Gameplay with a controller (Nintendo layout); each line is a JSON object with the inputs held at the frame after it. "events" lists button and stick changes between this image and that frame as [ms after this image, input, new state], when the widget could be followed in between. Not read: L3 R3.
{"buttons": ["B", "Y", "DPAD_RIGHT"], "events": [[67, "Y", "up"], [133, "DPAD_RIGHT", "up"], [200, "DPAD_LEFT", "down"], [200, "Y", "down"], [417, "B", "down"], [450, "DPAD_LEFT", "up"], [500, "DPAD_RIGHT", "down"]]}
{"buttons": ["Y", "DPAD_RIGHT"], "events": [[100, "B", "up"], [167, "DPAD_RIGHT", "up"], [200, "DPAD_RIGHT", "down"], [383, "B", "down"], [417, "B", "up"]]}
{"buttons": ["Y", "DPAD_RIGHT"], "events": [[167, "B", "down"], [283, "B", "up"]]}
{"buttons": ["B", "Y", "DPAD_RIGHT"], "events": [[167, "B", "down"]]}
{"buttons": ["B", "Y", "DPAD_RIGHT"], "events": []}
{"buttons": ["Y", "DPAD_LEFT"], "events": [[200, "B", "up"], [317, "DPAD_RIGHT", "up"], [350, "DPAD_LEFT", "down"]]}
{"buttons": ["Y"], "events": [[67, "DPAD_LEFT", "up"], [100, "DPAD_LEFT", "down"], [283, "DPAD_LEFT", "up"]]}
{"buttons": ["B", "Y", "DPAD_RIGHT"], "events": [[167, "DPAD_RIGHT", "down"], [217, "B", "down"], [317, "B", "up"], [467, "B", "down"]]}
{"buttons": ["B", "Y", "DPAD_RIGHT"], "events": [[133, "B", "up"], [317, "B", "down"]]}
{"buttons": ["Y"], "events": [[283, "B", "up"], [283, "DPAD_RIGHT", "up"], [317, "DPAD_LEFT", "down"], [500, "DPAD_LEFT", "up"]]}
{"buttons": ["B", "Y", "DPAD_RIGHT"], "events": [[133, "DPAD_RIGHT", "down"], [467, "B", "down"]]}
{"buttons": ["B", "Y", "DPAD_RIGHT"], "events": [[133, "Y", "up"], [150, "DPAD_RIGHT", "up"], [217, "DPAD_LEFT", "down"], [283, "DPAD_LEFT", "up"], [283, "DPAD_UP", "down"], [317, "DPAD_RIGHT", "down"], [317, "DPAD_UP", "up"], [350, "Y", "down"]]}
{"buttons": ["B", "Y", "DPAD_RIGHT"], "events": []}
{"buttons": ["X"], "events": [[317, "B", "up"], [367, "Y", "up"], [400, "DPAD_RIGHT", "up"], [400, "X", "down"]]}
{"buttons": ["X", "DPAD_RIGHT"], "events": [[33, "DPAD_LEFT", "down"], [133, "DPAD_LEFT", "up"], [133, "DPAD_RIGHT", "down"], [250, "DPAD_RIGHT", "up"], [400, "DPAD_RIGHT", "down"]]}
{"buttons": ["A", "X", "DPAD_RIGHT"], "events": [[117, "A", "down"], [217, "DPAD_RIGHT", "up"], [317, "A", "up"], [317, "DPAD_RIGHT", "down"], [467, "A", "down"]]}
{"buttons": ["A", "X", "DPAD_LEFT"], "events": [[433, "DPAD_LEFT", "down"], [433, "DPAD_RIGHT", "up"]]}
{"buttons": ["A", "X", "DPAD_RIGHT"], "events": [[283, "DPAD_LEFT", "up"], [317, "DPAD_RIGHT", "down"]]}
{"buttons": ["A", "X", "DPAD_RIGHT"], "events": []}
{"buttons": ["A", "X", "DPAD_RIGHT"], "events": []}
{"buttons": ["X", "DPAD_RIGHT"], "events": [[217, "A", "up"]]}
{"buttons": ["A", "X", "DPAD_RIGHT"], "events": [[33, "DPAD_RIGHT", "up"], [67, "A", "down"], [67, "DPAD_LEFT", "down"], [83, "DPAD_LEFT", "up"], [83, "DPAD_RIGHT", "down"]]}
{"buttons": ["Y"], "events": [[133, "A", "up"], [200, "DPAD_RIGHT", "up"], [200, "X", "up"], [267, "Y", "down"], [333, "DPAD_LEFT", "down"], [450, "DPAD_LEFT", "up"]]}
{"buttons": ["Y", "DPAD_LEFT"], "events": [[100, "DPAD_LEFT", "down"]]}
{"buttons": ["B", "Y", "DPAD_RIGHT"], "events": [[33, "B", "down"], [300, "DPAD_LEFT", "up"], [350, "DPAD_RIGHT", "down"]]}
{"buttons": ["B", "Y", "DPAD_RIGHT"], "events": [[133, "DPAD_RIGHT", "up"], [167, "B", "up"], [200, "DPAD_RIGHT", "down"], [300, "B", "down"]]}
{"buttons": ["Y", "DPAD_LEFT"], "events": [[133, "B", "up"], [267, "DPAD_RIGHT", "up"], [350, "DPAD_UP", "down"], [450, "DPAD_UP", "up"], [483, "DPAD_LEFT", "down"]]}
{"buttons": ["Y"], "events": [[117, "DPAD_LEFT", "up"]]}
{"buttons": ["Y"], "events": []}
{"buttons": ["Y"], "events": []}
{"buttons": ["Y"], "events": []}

▶ [DIRECTIONS FOR THIS TASK]:
Set down the entire listing once more, keeping every line exactly as it reads.

▶ [YOUR SOLUTION]:
Gameplay with a controller (Nintendo layout); each line is a JSON object with the inputs held at the frame after it. "events" lists button and stick changes between this image and that frame as [ms after this image, input, new state], when the widget could be followed in between. Not read: L3 R3.
{"buttons": ["B", "Y", "DPAD_RIGHT"], "events": [[67, "Y", "up"], [133, "DPAD_RIGHT", "up"], [200, "DPAD_LEFT", "down"], [200, "Y", "down"], [417, "B", "down"], [450, "DPAD_LEFT", "up"], [500, "DPAD_RIGHT", "down"]]}
{"buttons": ["Y", "DPAD_RIGHT"], "events": [[100, "B", "up"], [167, "DPAD_RIGHT", "up"], [200, "DPAD_RIGHT", "down"], [383, "B", "down"], [417, "B", "up"]]}
{"buttons": ["Y", "DPAD_RIGHT"], "events": [[167, "B", "down"], [283, "B", "up"]]}
{"buttons": ["B", "Y", "DPAD_RIGHT"], "events": [[167, "B", "down"]]}
{"buttons": ["B", "Y", "DPAD_RIGHT"], "events": []}
{"buttons": ["Y", "DPAD_LEFT"], "events": [[200, "B", "up"], [317, "DPAD_RIGHT", "up"], [350, "DPAD_LEFT", "down"]]}
{"buttons": ["Y"], "events": [[67, "DPAD_LEFT", "up"], [100, "DPAD_LEFT", "down"], [283, "DPAD_LEFT", "up"]]}
{"buttons": ["B", "Y", "DPAD_RIGHT"], "events": [[167, "DPAD_RIGHT", "down"], [217, "B", "down"], [317, "B", "up"], [467, "B", "down"]]}
{"buttons": ["B", "Y", "DPAD_RIGHT"], "events": [[133, "B", "up"], [317, "B", "down"]]}
{"buttons": ["Y"], "events": [[283, "B", "up"], [283, "DPAD_RIGHT", "up"], [317, "DPAD_LEFT", "down"], [500, "DPAD_LEFT", "up"]]}
{"buttons": ["B", "Y", "DPAD_RIGHT"], "events": [[133, "DPAD_RIGHT", "down"], [467, "B", "down"]]}
{"buttons": ["B", "Y", "DPAD_RIGHT"], "events": [[133, "Y", "up"], [150, "DPAD_RIGHT", "up"], [217, "DPAD_LEFT", "down"], [283, "DPAD_LEFT", "up"], [283, "DPAD_UP", "down"], [317, "DPAD_RIGHT", "down"], [317, "DPAD_UP", "up"], [350, "Y", "down"]]}
{"buttons": ["B", "Y", "DPAD_RIGHT"], "events": []}
{"buttons": ["X"], "events": [[317, "B", "up"], [367, "Y", "up"], [400, "DPAD_RIGHT", "up"], [400, "X", "down"]]}
{"buttons": ["X", "DPAD_RIGHT"], "events": [[33, "DPAD_LEFT", "down"], [133, "DPAD_LEFT", "up"], [133, "DPAD_RIGHT", "down"], [250, "DPAD_RIGHT", "up"], [400, "DPAD_RIGHT", "down"]]}
{"buttons": ["A", "X", "DPAD_RIGHT"], "events": [[117, "A", "down"], [217, "DPAD_RIGHT", "up"], [317, "A", "up"], [317, "DPAD_RIGHT", "down"], [467, "A", "down"]]}
{"buttons": ["A", "X", "DPAD_LEFT"], "events": [[433, "DPAD_LEFT", "down"], [433, "DPAD_RIGHT", "up"]]}
{"buttons": ["A", "X", "DPAD_RIGHT"], "events": [[283, "DPAD_LEFT", "up"], [317, "DPAD_RIGHT", "down"]]}
{"buttons": ["A", "X", "DPAD_RIGHT"], "events": []}
{"buttons": ["A", "X", "DPAD_RIGHT"], "events": []}
{"buttons": ["X", "DPAD_RIGHT"], "events": [[217, "A", "up"]]}
{"buttons": ["A", "X", "DPAD_RIGHT"], "events": [[33, "DPAD_RIGHT", "up"], [67, "A", "down"], [67, "DPAD_LEFT", "down"], [83, "DPAD_LEFT", "up"], [83, "DPAD_RIGHT", "down"]]}
{"buttons": ["Y"], "events": [[133, "A", "up"], [200, "DPAD_RIGHT", "up"], [200, "X", "up"], [267, "Y", "down"], [333, "DPAD_LEFT", "down"], [450, "DPAD_LEFT", "up"]]}
{"buttons": ["Y", "DPAD_LEFT"], "events": [[100, "DPAD_LEFT", "down"]]}
{"buttons": ["B", "Y", "DPAD_RIGHT"], "events": [[33, "B", "down"], [300, "DPAD_LEFT", "up"], [350, "DPAD_RIGHT", "down"]]}
{"buttons": ["B", "Y", "DPAD_RIGHT"], "events": [[133, "DPAD_RIGHT", "up"], [167, "B", "up"], [200, "DPAD_RIGHT", "down"], [300, "B", "down"]]}
{"buttons": ["Y", "DPAD_LEFT"], "events": [[133, "B", "up"], [267, "DPAD_RIGHT", "up"], [350, "DPAD_UP", "down"], [450, "DPAD_UP", "up"], [483, "DPAD_LEFT", "down"]]}
{"buttons": ["Y"], "events": [[117, "DPAD_LEFT", "up"]]}
{"buttons": ["Y"], "events": []}
{"buttons": ["Y"], "events": []}
{"buttons": ["Y"], "events": []}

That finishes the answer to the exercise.